文禄元年(1592年)3月、前田利家は諸将に先んじて京を出発します。当初秀吉は自ら渡海する意思を持っていましたが、利家と家康が熱心に諫めたので取りやめました。
名護屋城まで来て督戦する秀吉ですが、母、大政所危篤の報を受けて、急いで京都に戻ります。そこから3カ月、名護屋城で諸将を指揮したのは利家と家康でした。さらに、思わしくない戦線に対し利家にも出陣命令が下り、実際に準備と陣立てが行われますが、間もなく明との間で講和の気運が起こり渡海は沙汰やみになります。

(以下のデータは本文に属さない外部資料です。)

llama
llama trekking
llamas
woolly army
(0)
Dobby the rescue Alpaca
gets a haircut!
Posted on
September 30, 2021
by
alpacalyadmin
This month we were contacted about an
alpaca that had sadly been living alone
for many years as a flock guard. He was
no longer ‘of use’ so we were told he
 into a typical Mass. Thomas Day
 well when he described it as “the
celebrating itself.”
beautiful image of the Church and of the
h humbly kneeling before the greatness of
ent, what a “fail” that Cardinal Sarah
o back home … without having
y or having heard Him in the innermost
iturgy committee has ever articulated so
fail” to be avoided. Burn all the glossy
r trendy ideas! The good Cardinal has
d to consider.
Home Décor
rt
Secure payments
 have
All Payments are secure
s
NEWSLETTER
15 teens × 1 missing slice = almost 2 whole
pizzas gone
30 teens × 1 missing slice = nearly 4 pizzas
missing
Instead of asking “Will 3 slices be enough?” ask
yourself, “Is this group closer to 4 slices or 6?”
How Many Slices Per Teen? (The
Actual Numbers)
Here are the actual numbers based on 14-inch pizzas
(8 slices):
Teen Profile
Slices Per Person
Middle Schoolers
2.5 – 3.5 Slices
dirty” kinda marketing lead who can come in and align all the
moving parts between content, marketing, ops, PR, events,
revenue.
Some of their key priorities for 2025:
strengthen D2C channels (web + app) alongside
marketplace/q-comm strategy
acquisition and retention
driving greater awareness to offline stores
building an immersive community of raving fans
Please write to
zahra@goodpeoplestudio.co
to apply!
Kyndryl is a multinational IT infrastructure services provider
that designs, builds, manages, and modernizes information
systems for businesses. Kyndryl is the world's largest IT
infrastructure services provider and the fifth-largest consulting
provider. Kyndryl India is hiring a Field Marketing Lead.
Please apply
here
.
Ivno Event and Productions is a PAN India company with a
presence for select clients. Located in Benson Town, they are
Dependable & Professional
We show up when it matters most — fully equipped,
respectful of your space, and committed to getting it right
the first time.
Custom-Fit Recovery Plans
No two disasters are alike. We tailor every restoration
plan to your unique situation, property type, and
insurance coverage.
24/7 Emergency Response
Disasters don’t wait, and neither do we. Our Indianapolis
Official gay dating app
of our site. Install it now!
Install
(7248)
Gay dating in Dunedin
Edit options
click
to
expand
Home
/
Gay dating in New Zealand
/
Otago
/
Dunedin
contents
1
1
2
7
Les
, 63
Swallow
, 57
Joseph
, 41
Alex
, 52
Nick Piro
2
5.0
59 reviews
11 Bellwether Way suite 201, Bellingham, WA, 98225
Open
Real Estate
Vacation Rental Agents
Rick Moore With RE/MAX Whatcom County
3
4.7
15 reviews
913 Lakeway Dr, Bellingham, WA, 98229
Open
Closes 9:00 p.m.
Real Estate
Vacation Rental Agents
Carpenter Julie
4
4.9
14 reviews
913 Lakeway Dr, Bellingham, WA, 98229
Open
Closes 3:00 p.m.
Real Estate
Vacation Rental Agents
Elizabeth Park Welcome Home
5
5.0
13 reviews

危ない所でしたね、すでに50を過ぎている利家が渡海したら、手柄うんぬんの前に日本に戻ってこれたかどうか・・
文禄3年(1594年)1月5日、利家は上杉景勝、毛利輝元と同日に従三位に叙位を受け、さらに2人に先立ち、権中納言に任じられます。文禄4年には、越中に残る荒川郡が利長に加増。重臣の青山吉次が、上杉家の越中衆から天神城や宮崎城を受け取り、前田家の版図は加賀、能登、越中にまたがり83万石にまで膨れあがります。